The historic Indo-United States civilian nuclear agreement is on the right track, even as New Delhi has to complete a few formalities in this regard, said a top US diplomat on Thursday.
"It (nuke deal) is going very well, Senator. There are still a couple of steps that the Indians have to take to fully implement that agreement," Ambassador Robert Blake, the Obama nominee for the Assistant Secretary of State for South and Central Asia, said in response to a question at his confirmation hearing at the Senate Foreign Relations Committee.
Till recently, Blake was the US ambassador to Sri Lanka. He also served as deputy ambassador at the US Embassy in New Delhi. He told the committee that India has to bring the International Atomic Energy Agency safeguards agreement into force.
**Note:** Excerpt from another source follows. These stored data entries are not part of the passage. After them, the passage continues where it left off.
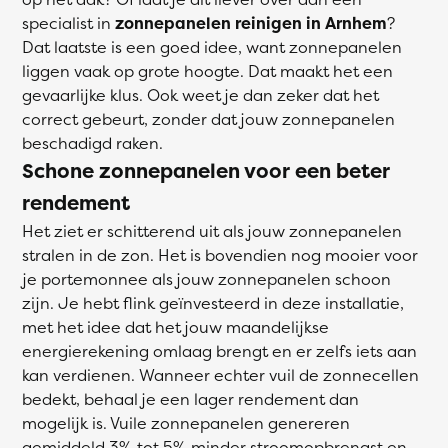
specialist in
zonnepanelen reinigen in Arnhem
?
Dat laatste is een goed idee, want zonnepanelen
liggen vaak op grote hoogte. Dat maakt het een
gevaarlijke klus. Ook weet je dan zeker dat het
correct gebeurt, zonder dat jouw zonnepanelen
beschadigd raken.
Schone zonnepanelen voor een beter
rendement
Het ziet er schitterend uit als jouw zonnepanelen
stralen in de zon. Het is bovendien nog mooier voor
je portemonnee als jouw zonnepanelen schoon
zijn. Je hebt flink geïnvesteerd in deze installatie,
met het idee dat het jouw maandelijkse
energierekening omlaag brengt en er zelfs iets aan
kan verdienen. Wanneer echter vuil de zonnecellen
bedekt, behaal je een lager rendement dan
mogelijk is. Vuile zonnepanelen genereren
gemiddeld 3% tot 5% minder stroomopbrengst en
And India also has to file with the IAEA a declaration of their nuclear facilities, he informed the Senators, who were curious to know the latest status of the historic nuclear deal, which consumed much of the time of the Congress in the last couple of years.
"That would be consistent with the separation plan that they outlined in 2006. So there are still several steps that need to be taken, and we'll be working closely with our friends in the Indian government to see that those are done rapidly," Blake said.
Observing that this is an important part of the relationship between the two countries, the diplomat added, "It's become a bit of a symbol, because it really changed the architecture of the global nonproliferation regime."